Monday, March 28, 2016

Review of "Flash Gordon: The Fall of Ming," by Alex Raymond

Review of

Flash Gordon: The Fall of Ming, by Alex Raymond ISBN 9780857686886

Five out of five stars

 No one did the quality of drawing in the comics better than Alex Raymond. Facial expressions, creases in the clothing and accurate perspective transformations between the fore and background were all drawn to the highest standards.
 While the storylines were often taken from current events with the rise of fascism around the world, (the image of Ming’s military commander on the front cover is a double for German general Erich Ludendorff) there was also a great deal of originality in the storylines.

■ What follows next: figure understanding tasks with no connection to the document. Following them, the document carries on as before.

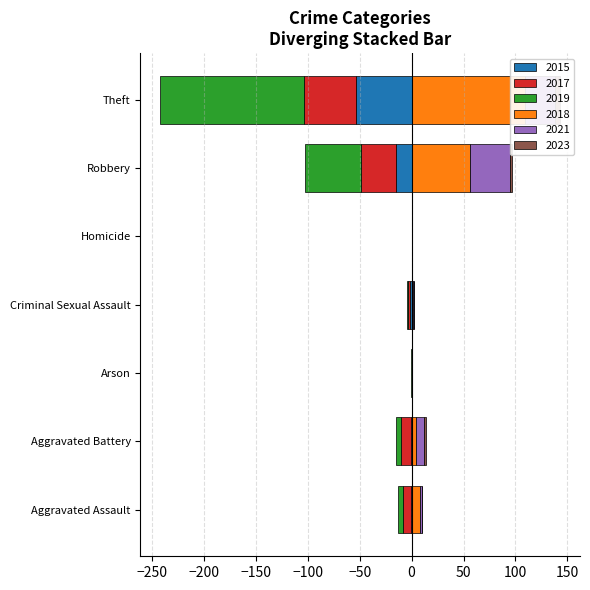

List the series in order of their peak value, highest first.

2018, 2021, 2023, 2015, 2017, 2019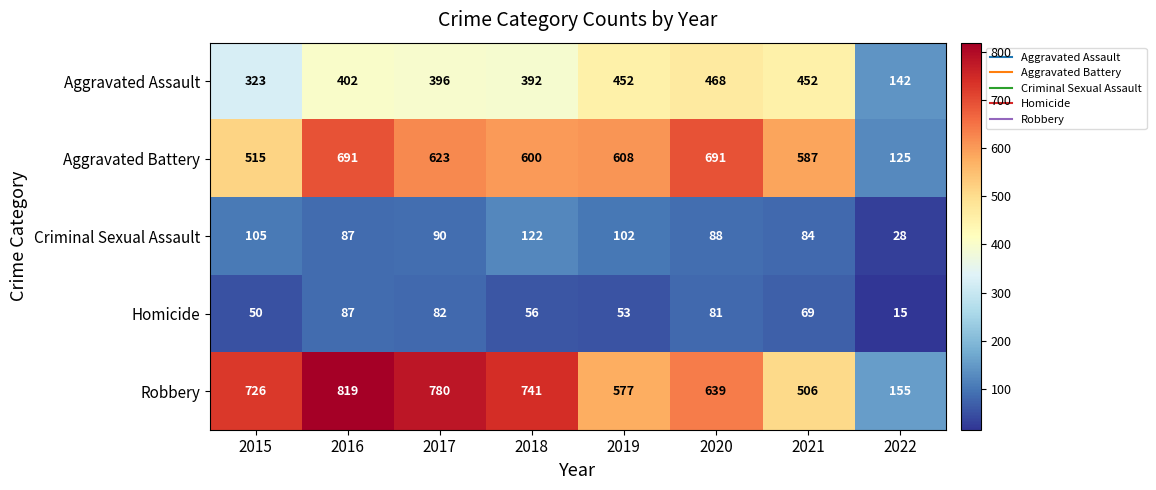

At which category does the chart reach its peak across all series?

2016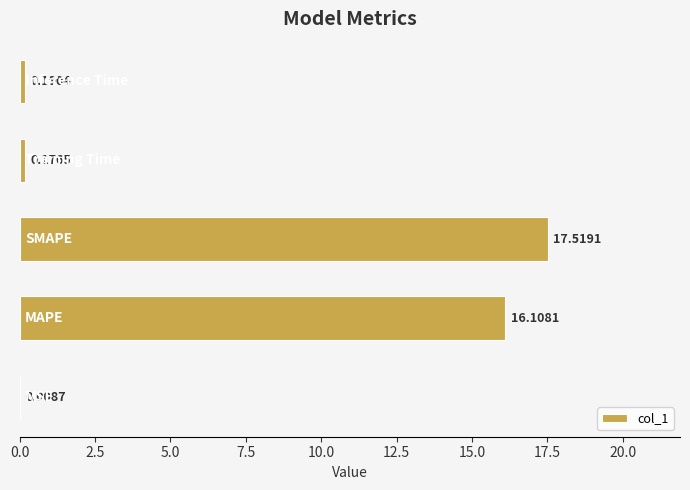

What is the sum of all values?

34.0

Many different humanoids of the planet Mongo are introduced and are allies and opponents of Flash, Dale and Zarkov.
 Ming is overthrown very early in the book and when they learn that the United States is in danger of being defeated by the fascistic Red Sword, Flash and company build a ship and fly back to Earth. Once the onslaught of the Red Sword is defeated, they then fly back to Mongo in order to procure more radium for the war effort. When there, they are embroiled in the endless battles for power that are endemic to Mongo.
 This is a very lengthy story where in true hero fashion Flash cheats death over and over again. It is a look back to a time when the hero did not fly, was not capable of repelling bullets or had no other mighty powers. Flash was a hero that led from the front, inspiring his followers to great efforts in the pursuit of freedom and liberty.